In situ characterization of phase transitions and direct microscopic observations of a low-melting ionic liquid, 1-butyl-3-methyl imidazolium tetrafluoroborate ([BMIM][BF(4)]), has been performed in detail by Raman spectroscopy. Compression of [BMIM][BF(4)] was measured under hydrostatic pressure up to ~30.0 GPa at room temperature by using a high-pressure diamond anvil cell. With pressure increasing, the characteristic bands of [BMIM][BF(4)] displayed nonmonotonic pressure-induced frequency shifts, and it is found to undergo four successive phase transitions at around 2.25, 6.10, 14.00, and 21.26 GPa.

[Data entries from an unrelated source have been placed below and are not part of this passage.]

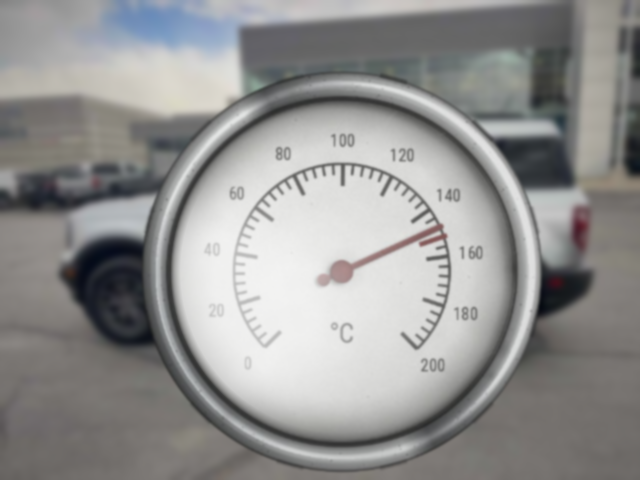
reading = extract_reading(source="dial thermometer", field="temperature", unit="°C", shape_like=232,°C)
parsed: 148,°C
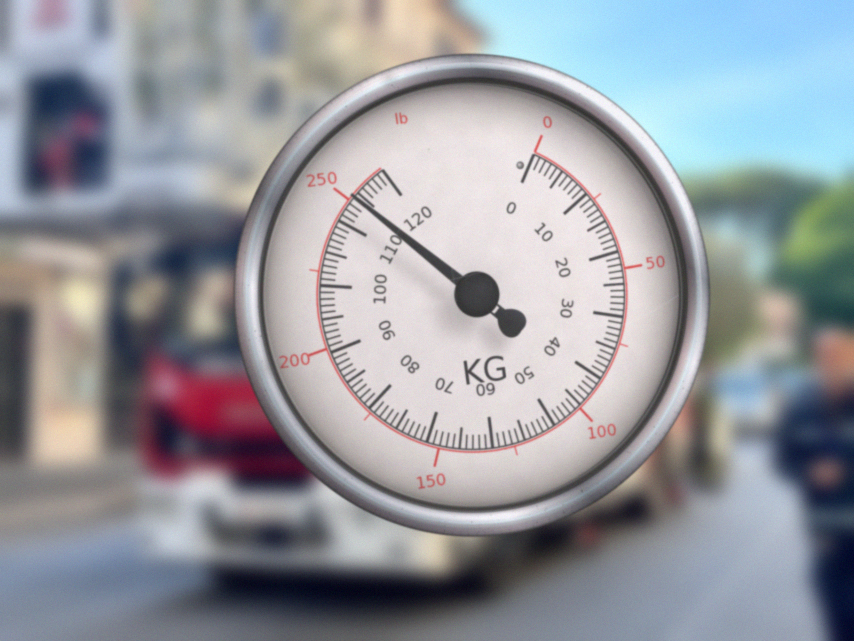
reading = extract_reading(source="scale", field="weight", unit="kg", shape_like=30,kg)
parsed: 114,kg
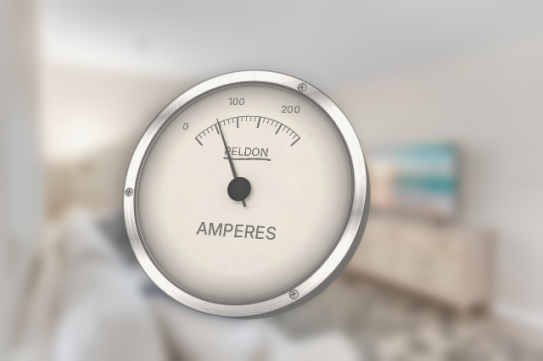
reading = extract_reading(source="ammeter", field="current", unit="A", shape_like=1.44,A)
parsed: 60,A
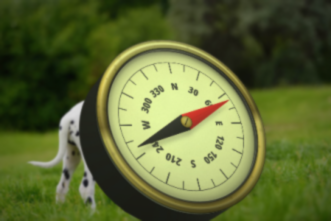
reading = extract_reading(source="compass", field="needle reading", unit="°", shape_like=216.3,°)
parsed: 67.5,°
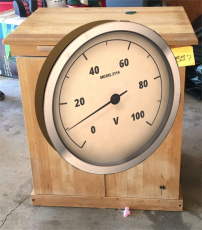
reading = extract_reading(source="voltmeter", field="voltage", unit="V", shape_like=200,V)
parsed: 10,V
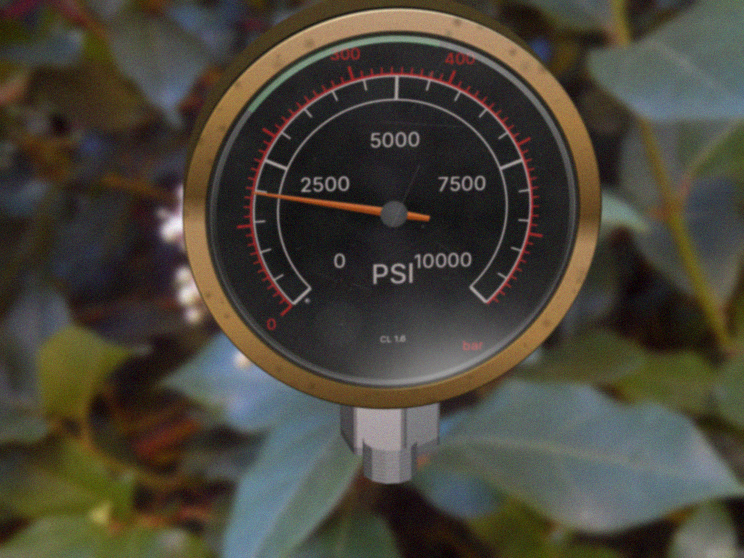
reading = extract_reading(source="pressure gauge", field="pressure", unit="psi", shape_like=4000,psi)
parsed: 2000,psi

Especially, above a pressure of 21.26 GPa, luminescence of the sample occurs, which is connected with the most significant phase transition at around this pressure. It was indicated that the structure change under high pressure might be associated with a conformational change in the butyl chain. Upon releasing pressure, the spectrum was not recovered under a pressure up to 1.16 GPa, thereby indicating that this high-pressure phase remains stable over a large pressure range between 30 and 1.16 GPa in low-melting ionic liquid [BMIM][BF(4)]. Although the sample was kept under the normal pressure for 24 h, the spectrum was recovered, and it showed that the phase transition of [BMIM][BF(4)] was reversible. In other words, such a low-melting ionic liquid [BMIM][BF(4)] remains stable even after being treated under so a high pressure of up to 30 GPa.